BEGIN RECORDS FOR THE TASK

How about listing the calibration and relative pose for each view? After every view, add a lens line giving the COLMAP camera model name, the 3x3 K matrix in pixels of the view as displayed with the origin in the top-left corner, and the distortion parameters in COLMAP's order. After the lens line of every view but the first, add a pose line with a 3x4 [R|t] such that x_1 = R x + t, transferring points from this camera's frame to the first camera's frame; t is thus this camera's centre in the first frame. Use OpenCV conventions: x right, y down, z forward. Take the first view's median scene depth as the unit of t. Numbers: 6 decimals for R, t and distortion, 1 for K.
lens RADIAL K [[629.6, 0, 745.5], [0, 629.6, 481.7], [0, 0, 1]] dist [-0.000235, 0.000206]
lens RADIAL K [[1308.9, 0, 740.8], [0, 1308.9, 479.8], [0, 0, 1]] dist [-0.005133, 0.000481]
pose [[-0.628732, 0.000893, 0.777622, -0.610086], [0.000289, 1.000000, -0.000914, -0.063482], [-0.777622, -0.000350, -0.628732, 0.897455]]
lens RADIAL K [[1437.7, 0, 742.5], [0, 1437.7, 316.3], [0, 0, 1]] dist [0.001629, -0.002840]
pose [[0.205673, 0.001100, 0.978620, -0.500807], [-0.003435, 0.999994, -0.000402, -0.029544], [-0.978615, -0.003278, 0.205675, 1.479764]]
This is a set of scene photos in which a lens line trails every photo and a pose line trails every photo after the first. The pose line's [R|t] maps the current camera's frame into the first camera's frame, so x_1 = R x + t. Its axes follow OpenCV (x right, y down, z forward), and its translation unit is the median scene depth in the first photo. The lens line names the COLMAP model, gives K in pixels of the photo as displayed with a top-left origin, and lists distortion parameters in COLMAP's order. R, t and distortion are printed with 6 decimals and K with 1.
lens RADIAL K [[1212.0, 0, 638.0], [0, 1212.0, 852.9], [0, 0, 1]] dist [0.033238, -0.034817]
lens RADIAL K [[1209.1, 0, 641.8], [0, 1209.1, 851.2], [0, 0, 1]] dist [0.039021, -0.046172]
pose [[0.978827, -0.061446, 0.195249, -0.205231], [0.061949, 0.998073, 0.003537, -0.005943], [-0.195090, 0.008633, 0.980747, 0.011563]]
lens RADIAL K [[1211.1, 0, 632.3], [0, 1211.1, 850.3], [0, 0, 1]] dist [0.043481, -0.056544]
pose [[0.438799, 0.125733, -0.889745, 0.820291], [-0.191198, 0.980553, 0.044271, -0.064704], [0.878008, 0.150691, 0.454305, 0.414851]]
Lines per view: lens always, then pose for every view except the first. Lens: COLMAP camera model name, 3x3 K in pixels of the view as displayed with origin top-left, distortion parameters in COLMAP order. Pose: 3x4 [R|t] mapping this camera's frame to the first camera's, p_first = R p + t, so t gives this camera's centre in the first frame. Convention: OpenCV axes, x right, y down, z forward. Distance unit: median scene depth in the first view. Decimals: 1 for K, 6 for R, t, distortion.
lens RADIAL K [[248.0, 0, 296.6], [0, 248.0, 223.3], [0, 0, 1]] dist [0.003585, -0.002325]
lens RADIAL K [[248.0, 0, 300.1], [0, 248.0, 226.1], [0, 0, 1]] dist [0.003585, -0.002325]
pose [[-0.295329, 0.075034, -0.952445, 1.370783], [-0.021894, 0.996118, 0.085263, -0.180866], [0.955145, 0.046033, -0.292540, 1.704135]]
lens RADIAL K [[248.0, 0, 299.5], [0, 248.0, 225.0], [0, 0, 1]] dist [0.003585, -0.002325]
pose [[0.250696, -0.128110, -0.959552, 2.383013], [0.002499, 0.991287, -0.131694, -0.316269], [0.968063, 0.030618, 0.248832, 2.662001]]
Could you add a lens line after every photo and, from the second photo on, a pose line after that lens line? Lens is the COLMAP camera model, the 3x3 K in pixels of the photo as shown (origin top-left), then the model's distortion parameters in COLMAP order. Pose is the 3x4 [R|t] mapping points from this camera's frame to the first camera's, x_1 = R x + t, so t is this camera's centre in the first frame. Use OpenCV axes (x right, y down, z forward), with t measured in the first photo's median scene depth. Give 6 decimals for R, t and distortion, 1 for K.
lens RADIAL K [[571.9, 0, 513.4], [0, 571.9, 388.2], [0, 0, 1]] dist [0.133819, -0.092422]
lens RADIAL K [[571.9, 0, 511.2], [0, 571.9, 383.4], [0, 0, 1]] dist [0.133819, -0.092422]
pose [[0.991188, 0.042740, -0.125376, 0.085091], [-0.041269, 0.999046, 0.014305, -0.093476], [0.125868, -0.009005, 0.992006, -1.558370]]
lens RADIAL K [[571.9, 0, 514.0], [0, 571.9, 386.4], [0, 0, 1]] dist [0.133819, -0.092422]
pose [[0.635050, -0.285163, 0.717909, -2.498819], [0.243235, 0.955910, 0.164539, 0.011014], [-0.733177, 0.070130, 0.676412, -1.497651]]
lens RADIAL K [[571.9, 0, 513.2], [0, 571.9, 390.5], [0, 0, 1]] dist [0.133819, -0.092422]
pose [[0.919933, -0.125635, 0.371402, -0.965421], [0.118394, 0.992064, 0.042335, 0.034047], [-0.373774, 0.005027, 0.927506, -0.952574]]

END RECORDS FOR THE TASK

■ **TASK GOAL**:
Can you gather and copy out every line of the items above that contains the word "always"? Count a line only if its capitalization matches.

■ **WRITTEN SOLUTION**:
Lines per view: lens always, then pose for every view except the first. Lens: COLMAP camera model name, 3x3 K in pixels of the view as displayed with origin top-left, distortion parameters in COLMAP order. Pose: 3x4 [R|t] mapping this camera's frame to the first camera's, p_first = R p + t, so t gives this camera's centre in the first frame. Convention: OpenCV axes, x right, y down, z forward. Distance unit: median scene depth in the first view. Decimals: 1 for K, 6 for R, t, distortion.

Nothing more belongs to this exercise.